Hektor und ich waren den gesamten Nachhauseweg über still. Meine Mutter war die Einzige, die etwas gesagt hatte. »Wir sind gleich da«, »Wir haben es gleich geschafft«, als würde ich nicht wissen, wo wir wohnten. Sie machte sich natürlich nur Sorgen.

Wegen des Regens waren Hektor und ich mittlerweile wieder klitschnass. Auf halber Strecke hatte meine Mutter uns ihren Plastikkittel über die Köpfe gelegt, dieser wurde allerdings zwei Sekunden später vom Sturm in die Ferne gerissen.

Mit einem Summen öffnete sich langsam die Haustür. Ungeduldig drückte meine Mutter dagegen.

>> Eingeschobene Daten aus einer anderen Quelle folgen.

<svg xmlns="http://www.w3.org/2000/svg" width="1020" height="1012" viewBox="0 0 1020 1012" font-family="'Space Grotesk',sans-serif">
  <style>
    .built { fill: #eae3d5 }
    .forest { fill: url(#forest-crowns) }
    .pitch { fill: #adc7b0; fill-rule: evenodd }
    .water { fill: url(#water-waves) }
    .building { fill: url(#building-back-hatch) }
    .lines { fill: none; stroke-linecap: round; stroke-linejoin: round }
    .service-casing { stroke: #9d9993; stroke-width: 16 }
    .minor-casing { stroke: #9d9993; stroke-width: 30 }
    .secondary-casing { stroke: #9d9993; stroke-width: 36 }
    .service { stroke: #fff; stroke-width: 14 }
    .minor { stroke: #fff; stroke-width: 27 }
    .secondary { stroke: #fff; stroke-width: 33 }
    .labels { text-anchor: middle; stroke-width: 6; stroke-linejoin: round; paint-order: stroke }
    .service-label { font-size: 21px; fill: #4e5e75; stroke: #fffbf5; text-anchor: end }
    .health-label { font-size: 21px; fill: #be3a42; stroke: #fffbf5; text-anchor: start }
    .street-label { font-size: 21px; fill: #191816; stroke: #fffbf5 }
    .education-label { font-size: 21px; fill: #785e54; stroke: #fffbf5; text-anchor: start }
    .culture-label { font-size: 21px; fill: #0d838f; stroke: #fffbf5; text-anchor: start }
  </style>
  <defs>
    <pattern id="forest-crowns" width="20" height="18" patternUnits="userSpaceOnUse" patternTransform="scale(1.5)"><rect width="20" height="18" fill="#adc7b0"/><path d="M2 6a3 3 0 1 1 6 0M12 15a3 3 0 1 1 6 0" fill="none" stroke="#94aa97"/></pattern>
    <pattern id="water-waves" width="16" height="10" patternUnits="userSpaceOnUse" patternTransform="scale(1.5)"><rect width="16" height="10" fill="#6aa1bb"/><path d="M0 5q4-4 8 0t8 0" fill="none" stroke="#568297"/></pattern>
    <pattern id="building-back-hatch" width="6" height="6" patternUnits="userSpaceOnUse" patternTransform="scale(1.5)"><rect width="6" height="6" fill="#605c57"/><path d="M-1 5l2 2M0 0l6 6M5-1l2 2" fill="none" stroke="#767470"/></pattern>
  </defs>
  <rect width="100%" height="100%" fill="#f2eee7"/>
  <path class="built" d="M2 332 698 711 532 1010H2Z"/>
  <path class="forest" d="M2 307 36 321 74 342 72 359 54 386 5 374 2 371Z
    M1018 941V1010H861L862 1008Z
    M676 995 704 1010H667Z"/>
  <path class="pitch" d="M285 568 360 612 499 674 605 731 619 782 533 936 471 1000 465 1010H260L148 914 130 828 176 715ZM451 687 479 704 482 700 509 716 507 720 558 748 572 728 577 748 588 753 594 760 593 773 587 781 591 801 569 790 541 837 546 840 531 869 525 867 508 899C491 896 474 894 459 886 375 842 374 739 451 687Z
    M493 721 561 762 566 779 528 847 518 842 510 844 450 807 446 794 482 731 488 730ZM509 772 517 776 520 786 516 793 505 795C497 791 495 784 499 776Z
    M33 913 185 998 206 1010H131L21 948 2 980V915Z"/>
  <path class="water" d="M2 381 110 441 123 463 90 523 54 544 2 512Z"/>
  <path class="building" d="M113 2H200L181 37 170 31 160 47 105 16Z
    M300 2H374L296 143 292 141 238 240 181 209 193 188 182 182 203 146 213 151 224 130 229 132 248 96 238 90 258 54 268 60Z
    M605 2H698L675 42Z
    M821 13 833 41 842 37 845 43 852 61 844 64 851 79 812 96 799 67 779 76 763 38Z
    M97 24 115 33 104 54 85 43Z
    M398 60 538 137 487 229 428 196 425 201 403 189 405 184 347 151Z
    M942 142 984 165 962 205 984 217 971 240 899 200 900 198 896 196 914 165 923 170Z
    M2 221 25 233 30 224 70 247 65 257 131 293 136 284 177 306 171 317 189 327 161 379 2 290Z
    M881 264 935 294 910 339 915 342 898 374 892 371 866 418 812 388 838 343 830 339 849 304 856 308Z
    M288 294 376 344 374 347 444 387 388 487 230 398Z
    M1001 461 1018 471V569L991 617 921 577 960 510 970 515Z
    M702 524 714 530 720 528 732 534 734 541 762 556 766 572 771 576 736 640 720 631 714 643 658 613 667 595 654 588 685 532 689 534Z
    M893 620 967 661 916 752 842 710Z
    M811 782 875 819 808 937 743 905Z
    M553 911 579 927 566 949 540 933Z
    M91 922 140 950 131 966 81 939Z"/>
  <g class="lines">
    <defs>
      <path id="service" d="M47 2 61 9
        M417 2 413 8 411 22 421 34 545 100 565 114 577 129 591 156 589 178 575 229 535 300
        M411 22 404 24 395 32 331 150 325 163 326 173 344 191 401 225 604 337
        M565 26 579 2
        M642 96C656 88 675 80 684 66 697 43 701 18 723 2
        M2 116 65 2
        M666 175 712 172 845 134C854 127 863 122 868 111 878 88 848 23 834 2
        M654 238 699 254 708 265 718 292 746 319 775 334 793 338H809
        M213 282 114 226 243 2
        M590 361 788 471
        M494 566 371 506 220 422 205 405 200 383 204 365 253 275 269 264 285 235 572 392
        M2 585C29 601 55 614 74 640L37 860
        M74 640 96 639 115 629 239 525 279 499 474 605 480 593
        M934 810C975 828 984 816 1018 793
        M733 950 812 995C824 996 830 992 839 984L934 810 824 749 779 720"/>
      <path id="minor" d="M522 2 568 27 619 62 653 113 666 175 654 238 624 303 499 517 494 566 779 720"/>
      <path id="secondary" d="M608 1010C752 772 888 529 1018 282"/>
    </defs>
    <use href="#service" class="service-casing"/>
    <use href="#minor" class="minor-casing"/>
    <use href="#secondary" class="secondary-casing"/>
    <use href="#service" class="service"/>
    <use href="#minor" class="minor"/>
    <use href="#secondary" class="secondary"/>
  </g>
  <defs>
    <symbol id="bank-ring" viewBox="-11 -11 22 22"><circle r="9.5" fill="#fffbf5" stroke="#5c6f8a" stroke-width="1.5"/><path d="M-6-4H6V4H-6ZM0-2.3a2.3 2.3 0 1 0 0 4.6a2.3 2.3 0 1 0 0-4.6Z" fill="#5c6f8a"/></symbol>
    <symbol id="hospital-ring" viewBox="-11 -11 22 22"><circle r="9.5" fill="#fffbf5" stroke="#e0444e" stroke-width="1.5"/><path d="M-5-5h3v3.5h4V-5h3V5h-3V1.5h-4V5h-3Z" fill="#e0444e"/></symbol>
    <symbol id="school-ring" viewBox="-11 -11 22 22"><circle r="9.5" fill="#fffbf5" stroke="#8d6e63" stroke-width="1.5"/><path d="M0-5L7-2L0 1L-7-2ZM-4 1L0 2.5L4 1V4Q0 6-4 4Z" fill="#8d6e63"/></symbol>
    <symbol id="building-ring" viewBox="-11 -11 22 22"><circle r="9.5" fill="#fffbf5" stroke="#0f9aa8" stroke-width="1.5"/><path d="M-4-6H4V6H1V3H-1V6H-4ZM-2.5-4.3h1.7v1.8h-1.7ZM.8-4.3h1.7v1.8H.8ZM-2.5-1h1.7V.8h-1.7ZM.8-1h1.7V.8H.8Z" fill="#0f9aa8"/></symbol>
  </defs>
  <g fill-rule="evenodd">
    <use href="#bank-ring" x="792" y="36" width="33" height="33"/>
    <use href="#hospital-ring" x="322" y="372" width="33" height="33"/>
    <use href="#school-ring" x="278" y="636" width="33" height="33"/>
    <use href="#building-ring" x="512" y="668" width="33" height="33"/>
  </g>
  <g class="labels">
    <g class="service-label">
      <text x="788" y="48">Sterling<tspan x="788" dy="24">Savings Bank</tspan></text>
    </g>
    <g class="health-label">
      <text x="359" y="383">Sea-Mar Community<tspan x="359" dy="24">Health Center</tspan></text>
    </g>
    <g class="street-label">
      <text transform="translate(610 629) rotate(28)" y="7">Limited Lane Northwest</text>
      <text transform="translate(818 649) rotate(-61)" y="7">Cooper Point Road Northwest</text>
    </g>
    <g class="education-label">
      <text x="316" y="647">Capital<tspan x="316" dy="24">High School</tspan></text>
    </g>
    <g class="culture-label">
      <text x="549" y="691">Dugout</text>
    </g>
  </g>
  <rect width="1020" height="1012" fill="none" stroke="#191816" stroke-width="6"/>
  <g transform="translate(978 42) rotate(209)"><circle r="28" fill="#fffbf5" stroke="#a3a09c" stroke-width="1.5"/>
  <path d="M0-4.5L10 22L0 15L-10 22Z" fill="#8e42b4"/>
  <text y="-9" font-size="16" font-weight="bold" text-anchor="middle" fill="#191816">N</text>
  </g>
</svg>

»Davon geht die Tür kaputt«, flüsterte ich hinter ihr. Wir hatten die elektronische Tür nach dem Unfall meines Vaters einbauen lassen, so musste man zum Öffnen von innen nur einen Knopf neben dem Hauseingang drücken. Richtige Schlüssel hatten wir seitdem auch nicht mehr, lediglich einen Chip, der von Außen an einen Sensor gehalten wird, damit sich die Tür öffnete. Meine Mutter hatte diesen vor lauter Panik zu Hause vergessen, also mussten wir auf meinen Vater warten.

Er saß in seinem Rollstuhl. Auf seinem Schoß hatte er eine Uhr liegen, vermutlich wieder eine kleine Handarbeit, die er für unsere Nachbarn reparieren sollte.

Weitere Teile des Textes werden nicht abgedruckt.